I'll admit for years I've enjoyed games with a more linear path. Sure, I'd stop and do the odd sidequest now and then, because I felt somewhat obligated to. It's hard to explain, I have this completionist mindset, but not enough time to give it everything I've got. I used to detest meaningless sidequests, and I still do to some point, but as long as the sidequest itself is fun I can look past that. I've been playing Red Dead Redemption, and I've noticed so much that the game does right with its side content. Mainly that, it's never forced upon you, you always have a choice if you want to complete it, and they make it part of the environment, where it feels real. So many times, I ran into a poor girl getting robbed, and I'd fire my gun to free her to safety. The sad part is, in all of this, there's also a sense of realism to it. If you saw someone getting robbed or beaten across the street from you, would you just ignore it? It plays on your mind and feelings, as though, if you neglect these people, you'll have to live with yourself in the long run. We've talked about how attached I get to my choices in games, always wanting to be "good," but Red Dead Redemption was the first game that toyed with me.

The majority of the times when I did help out, I was met with a group of thieves that were far more than I could take, and thus, I'd get the DEAD screen, reminding me of my poor choice. This succeeds most in reminding us that just because we want to be hero, doesn't mean we'll always come out of it alive. Did it ever stop be from trying to save people? I can only think of two or three times, where I was so fixated on getting to a quest that I didn't do my good deed of the day. There's always a risk when you're putting your life on the line to save someone else, but where this most succeeds is when you do, you're rewarded. Sometimes with cash, sometimes with increasing your honor or fame, and sometimes just keeping your own peace of mind that you didn't walk away while someone else was being killed.

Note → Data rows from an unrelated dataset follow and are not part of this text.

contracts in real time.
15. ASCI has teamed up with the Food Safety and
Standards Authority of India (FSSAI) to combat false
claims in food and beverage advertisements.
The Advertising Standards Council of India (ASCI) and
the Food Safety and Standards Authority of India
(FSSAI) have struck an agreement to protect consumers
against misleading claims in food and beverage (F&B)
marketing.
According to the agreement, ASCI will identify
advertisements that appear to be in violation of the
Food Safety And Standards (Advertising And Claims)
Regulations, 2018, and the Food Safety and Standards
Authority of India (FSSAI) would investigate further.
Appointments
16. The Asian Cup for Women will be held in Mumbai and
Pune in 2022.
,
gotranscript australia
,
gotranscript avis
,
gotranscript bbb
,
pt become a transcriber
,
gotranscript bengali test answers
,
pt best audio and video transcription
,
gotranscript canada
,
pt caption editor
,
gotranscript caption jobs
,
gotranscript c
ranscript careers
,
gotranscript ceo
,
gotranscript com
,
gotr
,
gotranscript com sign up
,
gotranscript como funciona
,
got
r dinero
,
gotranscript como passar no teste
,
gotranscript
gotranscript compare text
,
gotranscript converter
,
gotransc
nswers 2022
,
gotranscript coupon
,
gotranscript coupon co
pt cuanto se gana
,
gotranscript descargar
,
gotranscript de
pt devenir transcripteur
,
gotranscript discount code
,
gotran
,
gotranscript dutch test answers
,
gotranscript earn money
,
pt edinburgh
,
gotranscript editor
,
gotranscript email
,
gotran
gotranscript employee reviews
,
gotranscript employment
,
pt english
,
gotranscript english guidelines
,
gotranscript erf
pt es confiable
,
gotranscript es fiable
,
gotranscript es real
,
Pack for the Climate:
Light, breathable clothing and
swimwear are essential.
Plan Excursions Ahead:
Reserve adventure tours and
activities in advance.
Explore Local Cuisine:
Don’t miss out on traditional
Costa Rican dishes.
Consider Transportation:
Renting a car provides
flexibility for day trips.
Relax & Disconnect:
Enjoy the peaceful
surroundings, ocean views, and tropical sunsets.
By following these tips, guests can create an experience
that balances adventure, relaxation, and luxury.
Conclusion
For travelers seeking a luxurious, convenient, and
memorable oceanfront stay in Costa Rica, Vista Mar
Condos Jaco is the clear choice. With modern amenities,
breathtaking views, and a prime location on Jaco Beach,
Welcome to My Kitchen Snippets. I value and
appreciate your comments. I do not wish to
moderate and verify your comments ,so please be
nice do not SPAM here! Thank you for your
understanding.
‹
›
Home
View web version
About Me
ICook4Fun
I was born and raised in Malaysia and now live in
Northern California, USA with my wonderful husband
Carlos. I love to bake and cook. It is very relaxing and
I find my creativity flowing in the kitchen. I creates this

I remember in psychology studying this one study where people all thought someone else was calling the cops, while this poor woman was getting killed. Neighbors heard, but they depended on others to play the good citizen card. The end result? A woman died while all her neighbors ignored her pleas. Ever since, I've learn of this, I've been unable to let anyone in harm or danger just sit there. Yes, even in video games, because if the shoe was on the other foot, would you want someone else to just assume somebody else was going to help? My guess is no, and so I always try to look deeper, and come out of it knowing I at least tried to do the right thing.

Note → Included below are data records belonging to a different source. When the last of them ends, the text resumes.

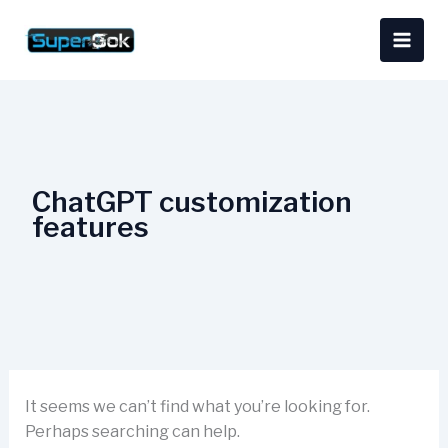
Skip
Search
content
to
for:
content
ChatGPT customization
features
It seems we can’t find what you’re looking for.
Perhaps searching can help.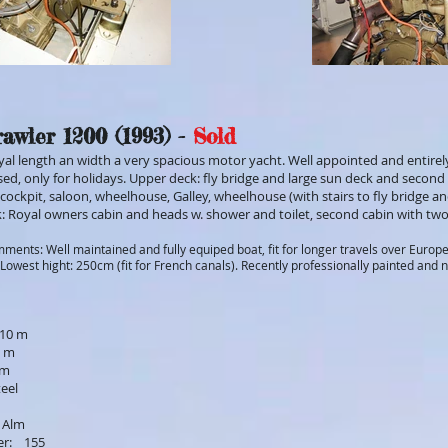
awler 1200 (1993) -
Sold
oyal length an width a very spacious motor yacht. Well appointed and entirely
sed, only for holidays. Upper deck: fly bridge and large sun deck and second 
cockpit, saloon, wheelhouse, Galley, wheelhouse (with stairs to fly bridge a
: Royal owners cabin and heads w. shower and toilet, second cabin with two
ments: Well maintained and fully equiped boat, fit for longer travels over Europ
Lowest hight: 250cm (fit for French canals). Recently professionally painted and 
,10 m
5 m
 m
teel
 Alm
er: 155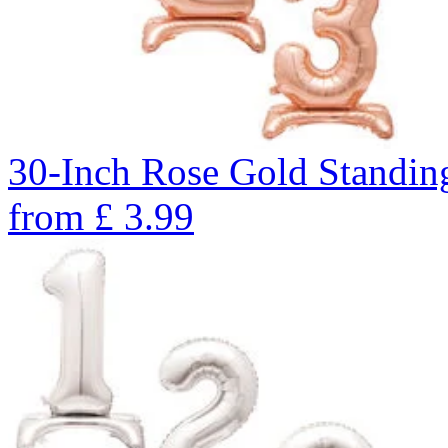
30-Inch Rose Gold Standin
from
£
3.99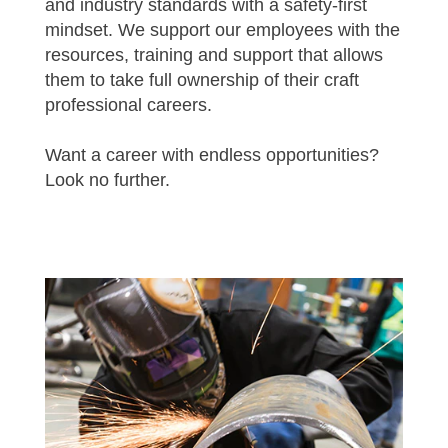
and industry standards with a safety-first
mindset. We support our employees with the
resources, training and support that allows
them to take full ownership of their craft
professional careers.
Want a career with endless opportunities?
Look no further.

An interesting conversation came up today, while our cable guy was installing our equipment. He told me how much he detested open world games, such as Red Dead Redemption and Grand Theft Auto; I looked at him a little puzzled. I know they can be overwhelming, heck, it took me a while before I got over my Fallout 3 open world fears, but I honestly think people forget that it's up to you - how much you wish to devote. These games never force on you that you have to do everything, so I find it disappointing that people will write off games for this reason, and not embrace that they are representing something very real - a changing world, with endless options for you to lose yourself in. It never hurts to have a game make you feel and ponder your actions. An open world means you can decide where you want the game to take you, maybe it'll take you to numerous different places, or maybe you'll only stop at a couple. The point is, the option is there for you to choose how far you want to go, and I can't see that as a bad thing. If anything, it's showing how much the gaming world has grown; the technology involved in developing these open worlds is quite extensive and astonishing. So, a question back to all of you is: How far will you let a game take you?

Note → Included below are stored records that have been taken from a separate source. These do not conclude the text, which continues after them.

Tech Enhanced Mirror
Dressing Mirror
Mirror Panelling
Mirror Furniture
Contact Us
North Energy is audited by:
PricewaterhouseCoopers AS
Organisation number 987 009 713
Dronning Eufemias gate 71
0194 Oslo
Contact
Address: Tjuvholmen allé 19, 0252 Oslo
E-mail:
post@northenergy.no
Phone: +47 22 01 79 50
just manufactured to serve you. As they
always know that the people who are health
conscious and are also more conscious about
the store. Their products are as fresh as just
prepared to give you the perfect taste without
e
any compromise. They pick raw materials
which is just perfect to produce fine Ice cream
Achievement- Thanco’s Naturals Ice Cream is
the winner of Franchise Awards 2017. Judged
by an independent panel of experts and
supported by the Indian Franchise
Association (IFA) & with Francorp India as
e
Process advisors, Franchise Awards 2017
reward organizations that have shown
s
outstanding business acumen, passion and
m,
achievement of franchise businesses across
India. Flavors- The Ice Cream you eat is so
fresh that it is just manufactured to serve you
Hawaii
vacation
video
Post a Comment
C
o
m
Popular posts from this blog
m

P.S. I know I'll never top my previous post, and I appreciate all the outpouring of support. I've never been happier than reading those comments! You all make me smile. Okay, love-fest, done! Go play Red Dead Redemption if you haven't yet!

1 comment:

  1. I deal really poorly with making choices in games. I don't encounter many of them since I stick to mostly JRPGs, but whilst playing 999 every single decision I made almost killed me.

    I was like "Oh god, what have I done? I've either saved this persons life or I just killed a million orphans". It was an awesome expeirence though, it was just the actual part where I had to make a decision fucked me up. The before and after were fine.